Alcune linee di direzione, per sostenere processi di sviluppo e benessere nelle popolazioni che non crescono più – tendendo anzi al declino – ma in cui si vive sempre più a lungo, sono già chiare. La più scontata è quella della silver economy, ovvero della spinta che può arrivare dai consumi della sempre più abbondante popolazione anziana. Non ci si può limitare però a valorizzare la ricchezza passata accumulata. La questione centrale da porre è come generare nuova ricchezza, in un senso più ampio, a fronte di un peso relativo più ridotto della forza lavoro potenziale. La risposta principale è l’investimento sulla qualità della formazione e del lavoro, che consente un uso più efficiente della popolazione attiva (più occupazione e più produttività), anche con l’ausilio delle nuove tecnologie.

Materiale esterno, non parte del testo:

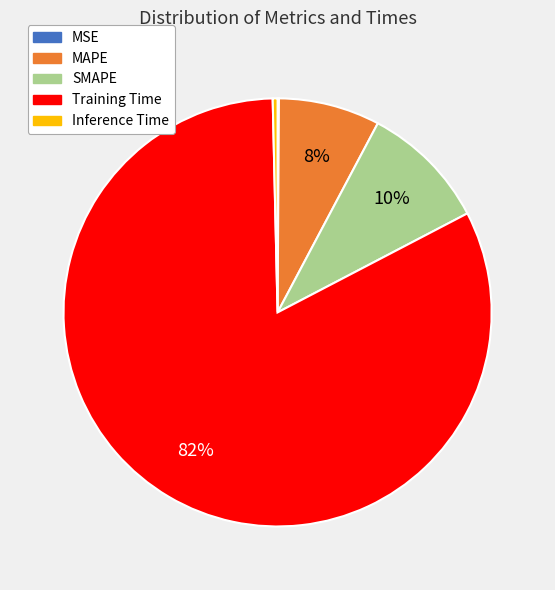

Is it true that Training Time is 72% of the pie?

False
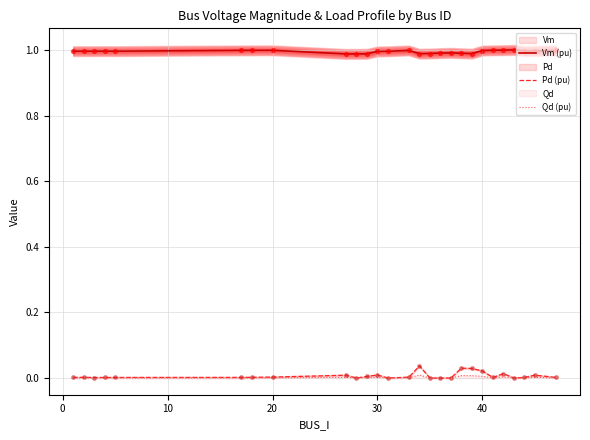

True or false: Vm (pu) and Pd (pu) intersect in this chart.

False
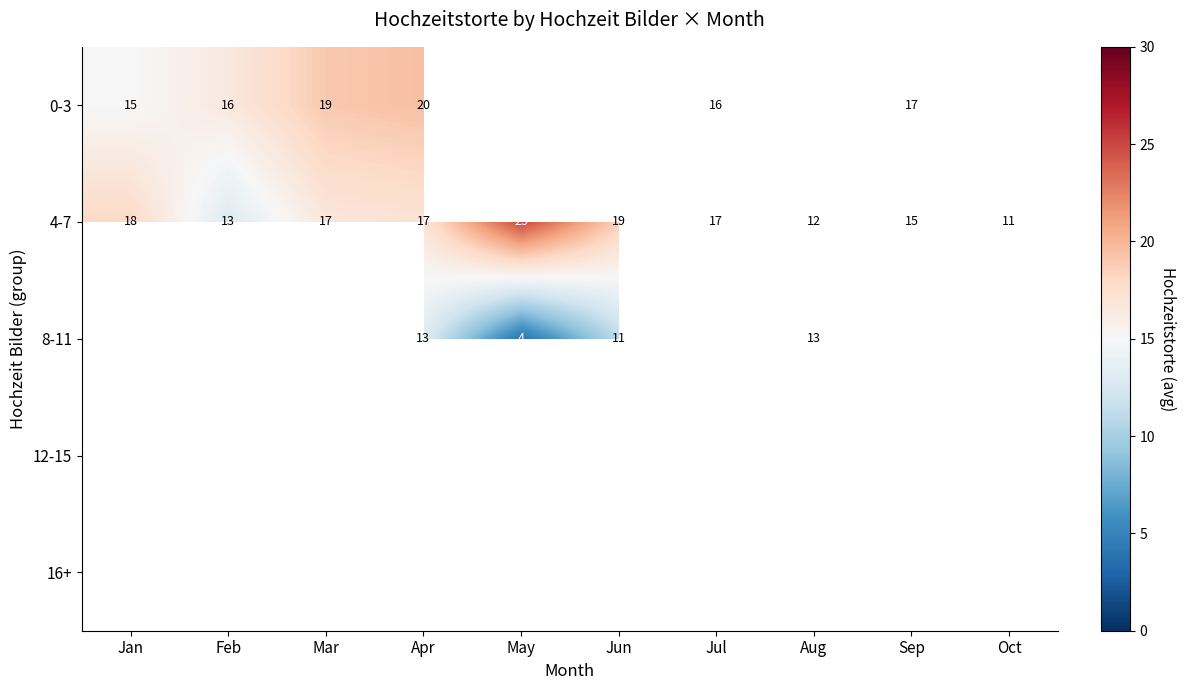

True or false: 8-11 has a value of 11 at Jun.

True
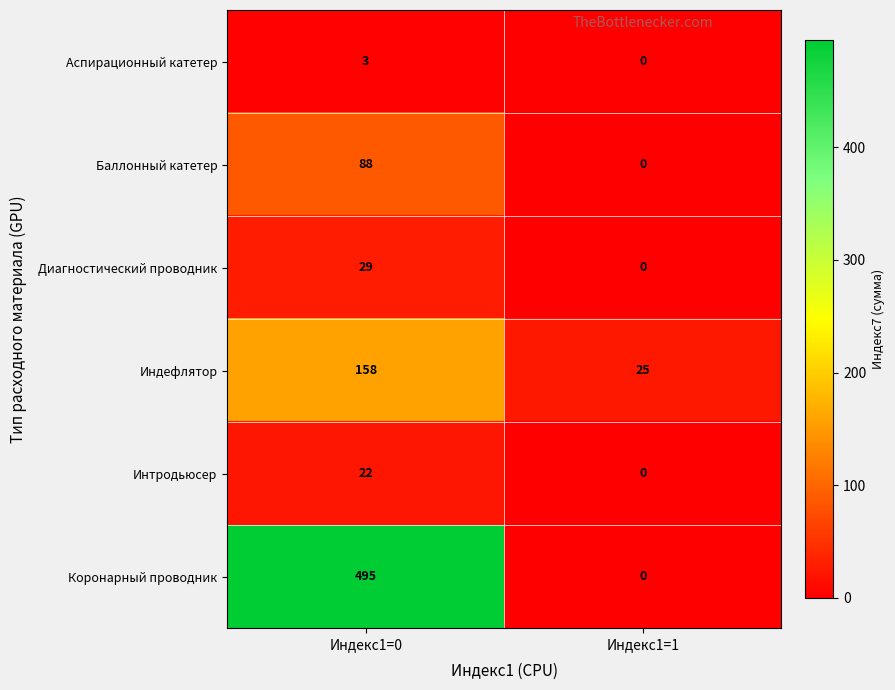

The value of Баллонный катетер at Индекс1=0 is 131. True or false?

False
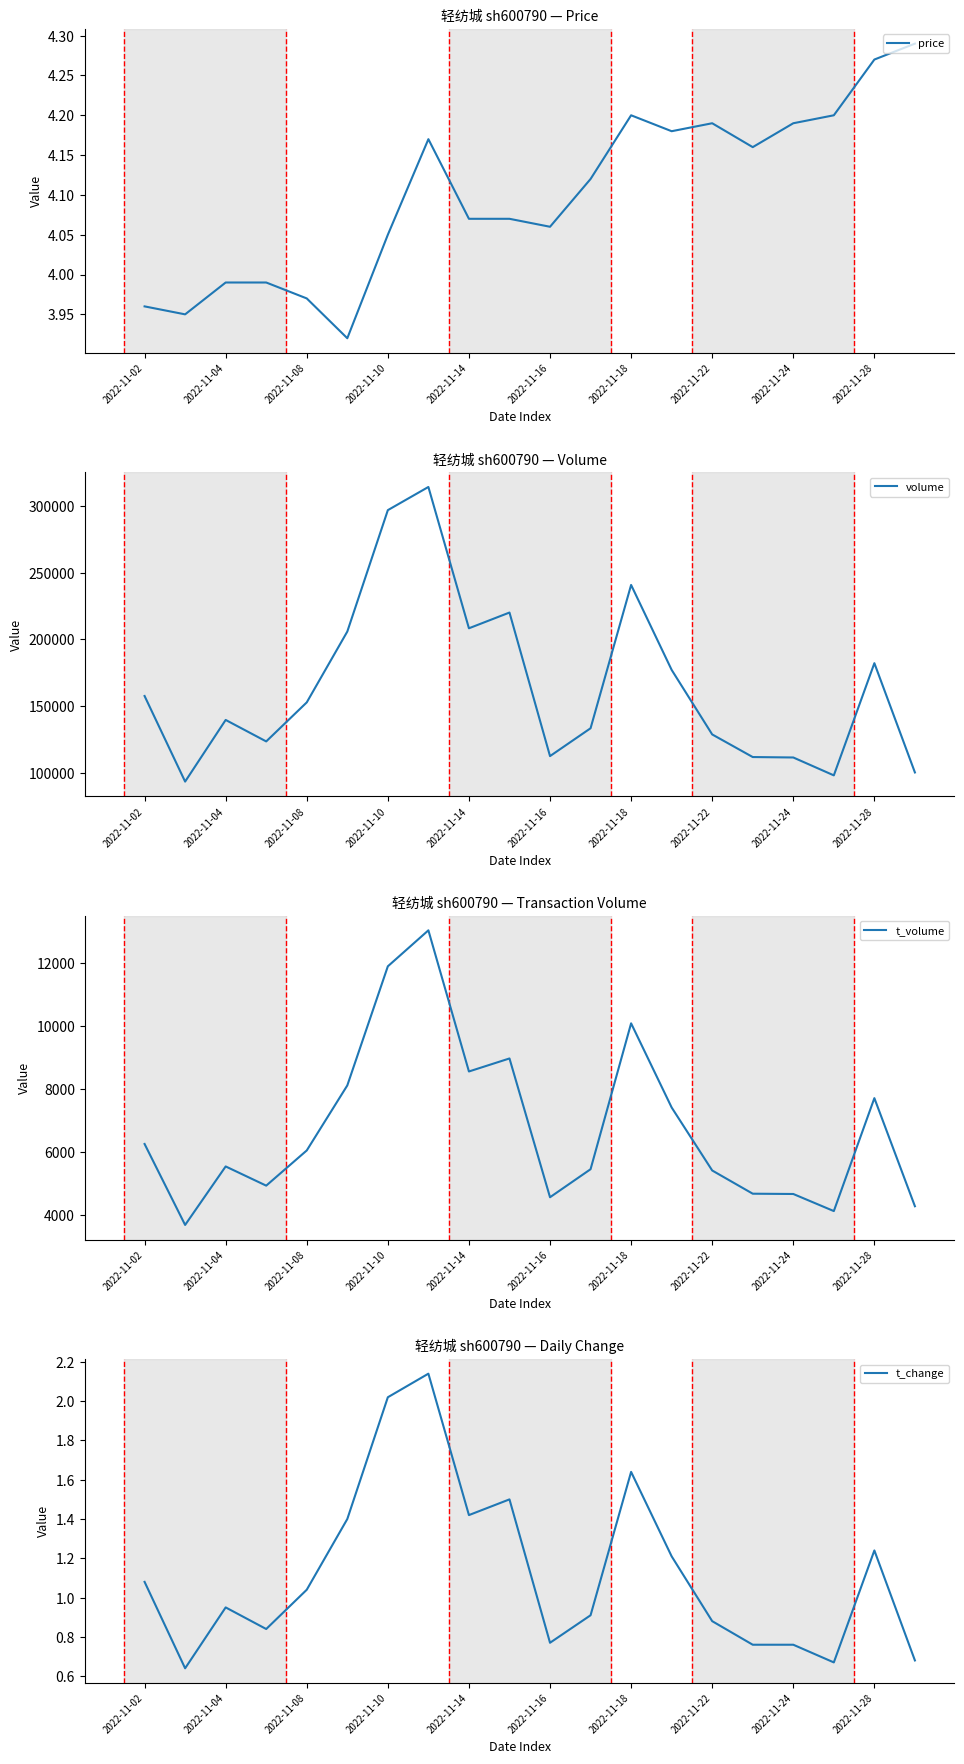

True or false: price and t_change cross at least once.

False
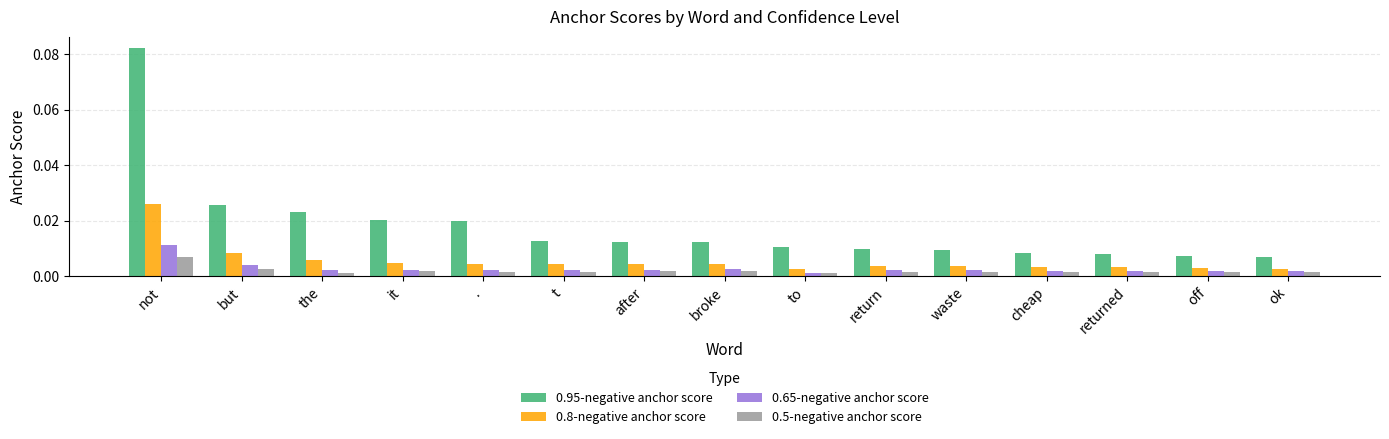

Does the chart contain any negative values?

No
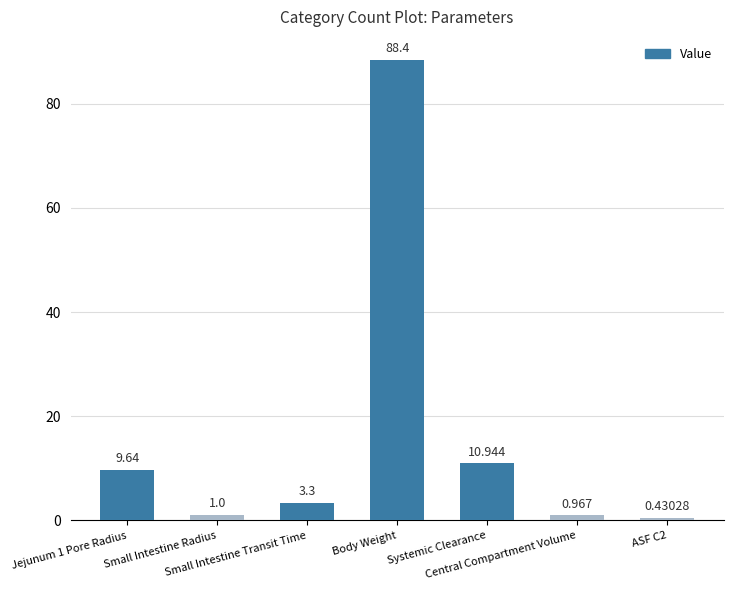

List the labels in order of value, largest first.

Body Weight, Systemic Clearance, Jejunum 1 Pore Radius, Small Intestine Transit Time, Small Intestine Radius, Central Compartment Volume, ASF C2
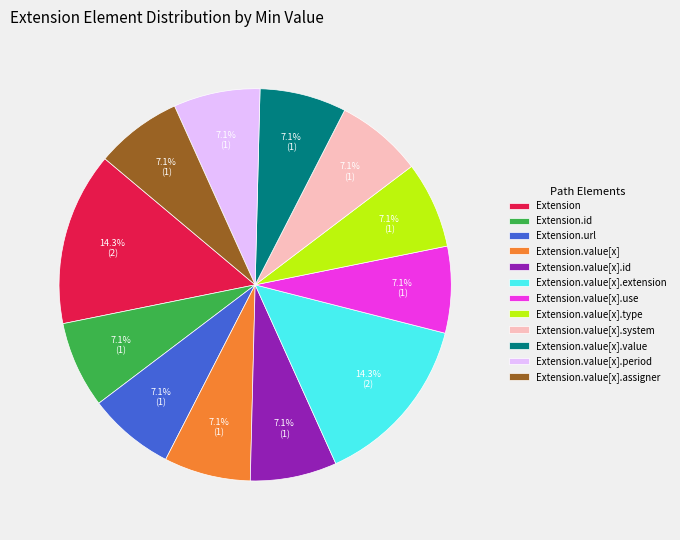

How many slices are in this pie chart?

12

Ma l’investimento qualitativo rischia di diventare insufficiente e debole se la popolazione in età attiva continua a ridursi. E’ lo scenario verso cui rischiano di andare paesi come l’Italia che mantengono livelli di fecondità molto al di sotto del livello di equilibrio tra generazioni. Anche portando l’occupabilità delle nuove generazioni ai livelli della media europea si ottiene una più debole forza lavoro, quindi meno sviluppo economico, con risorse sempre più assorbite dalla popolazione anziana e meno possibilità di investire sulla formazione, sulle politiche attive, su ricerca, sviluppo e innovazione.

Detto in altre parole, la risposta deve essere soprattutto qualitativa per vincere le sfide che la demografia pone nella terza fase, ma lasciar crescere gli squilibri quantitativi vincola anche la qualità verso il basso. L’Italia è tra i paesi che si stanno maggiormente incaricando di dimostrarlo.